In defending the ISDS, Miti had said the provision, which allows foreign investors to take up cases against governments while bypassing court decisions, had already existed in Malaysia’s past treaties and was of little use.
But trade and international law experts told FMT in an exclusive interview that the rising awareness of the ISDS among foreign investors and law firms looking to make a hefty profit made the argument a ‘false reassurance.’
“No one was really aware, no one was really using these mechanisms until about 15 years ago…since then it has grown from a little fledgling tree into a gigantic plant that’s expanding everywhere,” said international investment law expert Dr Gus Van Harten.
“Companies are much more willing to use those mechanisms; they continue to be even more and more popular.”
The ISDS provision enables three arbitrators — one appointed by the state, the other by the foreign investors, and the third, if not agreed upon by both sides, is appointed by the World Bank – to overrule court decisions in cases brought up to them.
If the foreign investors win, the government will have to pay millions in compensation and loss of future profits. On the other hand, if the government wins, it gains nothing but must still foot the legal fees, which could cost around USD8 million or RM25.5 million.
One prominent case is that of tobacco company Philip Morris, which brought a claim against the Uruguayan and Australian governments for requiring the company to display graphic health warnings on its cigarette packs. The firm claimed that such warnings would affect its profits in the two countries.
Miti had previously said Malaysia has already signed 74 Investment Guarantee Agreements (IGA) since 1963, all of which contain a provision on ISDS.
“To date, only two cases have been brought against Malaysia under ISDS. One was decided in favour of the government while the other was annulled,” it said.
But Van Harten pointed out that none were bilateral treaties with the United States, and all were with countries whose investors were unlikely to sue Malaysia.
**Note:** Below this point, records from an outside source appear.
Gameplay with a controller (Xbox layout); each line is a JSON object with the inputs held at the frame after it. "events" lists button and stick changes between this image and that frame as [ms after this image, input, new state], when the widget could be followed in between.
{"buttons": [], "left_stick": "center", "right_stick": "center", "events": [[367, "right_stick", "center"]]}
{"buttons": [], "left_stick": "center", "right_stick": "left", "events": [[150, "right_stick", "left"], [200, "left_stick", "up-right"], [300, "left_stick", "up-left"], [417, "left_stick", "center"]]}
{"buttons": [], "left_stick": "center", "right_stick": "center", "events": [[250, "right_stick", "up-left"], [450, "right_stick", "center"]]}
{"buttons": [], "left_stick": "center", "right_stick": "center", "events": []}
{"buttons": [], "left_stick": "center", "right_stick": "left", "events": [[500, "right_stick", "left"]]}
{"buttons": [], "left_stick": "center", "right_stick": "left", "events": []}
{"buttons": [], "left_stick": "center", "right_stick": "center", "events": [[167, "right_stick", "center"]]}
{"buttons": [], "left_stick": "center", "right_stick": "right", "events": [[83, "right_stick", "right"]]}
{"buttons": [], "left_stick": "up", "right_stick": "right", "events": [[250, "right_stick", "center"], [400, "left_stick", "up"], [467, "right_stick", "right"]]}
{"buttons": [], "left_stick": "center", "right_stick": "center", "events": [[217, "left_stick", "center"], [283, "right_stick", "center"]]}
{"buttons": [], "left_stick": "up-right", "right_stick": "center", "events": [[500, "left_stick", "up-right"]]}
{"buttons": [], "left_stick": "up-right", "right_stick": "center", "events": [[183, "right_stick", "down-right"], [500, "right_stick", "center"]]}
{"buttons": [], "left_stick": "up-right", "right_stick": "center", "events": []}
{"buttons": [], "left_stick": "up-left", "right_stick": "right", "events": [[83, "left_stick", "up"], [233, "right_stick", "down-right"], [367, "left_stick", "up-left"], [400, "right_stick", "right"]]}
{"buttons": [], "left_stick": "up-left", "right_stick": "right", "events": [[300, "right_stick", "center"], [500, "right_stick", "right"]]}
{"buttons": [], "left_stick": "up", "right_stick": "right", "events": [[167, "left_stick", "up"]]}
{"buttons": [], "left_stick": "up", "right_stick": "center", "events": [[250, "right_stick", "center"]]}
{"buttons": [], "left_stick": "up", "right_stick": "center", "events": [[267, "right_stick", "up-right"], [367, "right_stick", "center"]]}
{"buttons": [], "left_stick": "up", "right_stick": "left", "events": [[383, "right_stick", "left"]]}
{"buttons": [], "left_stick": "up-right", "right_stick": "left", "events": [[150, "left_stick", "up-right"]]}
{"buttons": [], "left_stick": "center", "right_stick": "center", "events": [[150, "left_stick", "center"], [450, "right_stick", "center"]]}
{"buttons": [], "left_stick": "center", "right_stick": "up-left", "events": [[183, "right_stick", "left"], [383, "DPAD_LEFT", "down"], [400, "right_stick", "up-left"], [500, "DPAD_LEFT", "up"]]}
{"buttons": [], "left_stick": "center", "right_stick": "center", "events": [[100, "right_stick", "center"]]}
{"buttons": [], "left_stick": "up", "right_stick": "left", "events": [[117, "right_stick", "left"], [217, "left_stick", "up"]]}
TPPA may open floodgates to claims
“The TPPA by far and away is the most likely to lead to claims, more likely than all of Malaysia’s other bilateral investments treated combined,” he said, adding that this was due to the key players involved in the trade pact.
The TPPA is a multi-lateral trade agreement that the United States – the leading negotiator in the talks – hopes will serve its role in developing a broader platform for trade liberalisation particularly throughout the Asia-Pacific region.
Malaysia is currently negotiating with 11 other countries comprising Australia, Brunei, Canada, Chile, Mexico, New Zealand, Peru, Singapore, the US, Vietnam and Japan to conclude the TPPA.
Van Harten also cast doubts on Malaysia’s track record of claims, pointing out that there was a possibility the government had settled disputes behind the scenes.
“One of the challenges we researchers find is how often the government backs down behind the scenes because of the threat of a claim or worry over a claim.
“That could be the explanation for Malaysia – the government has a different approach for handling these disputes, and, faced by a dispute or threatening claim, prefer to deal with that outside the public eye,” he said.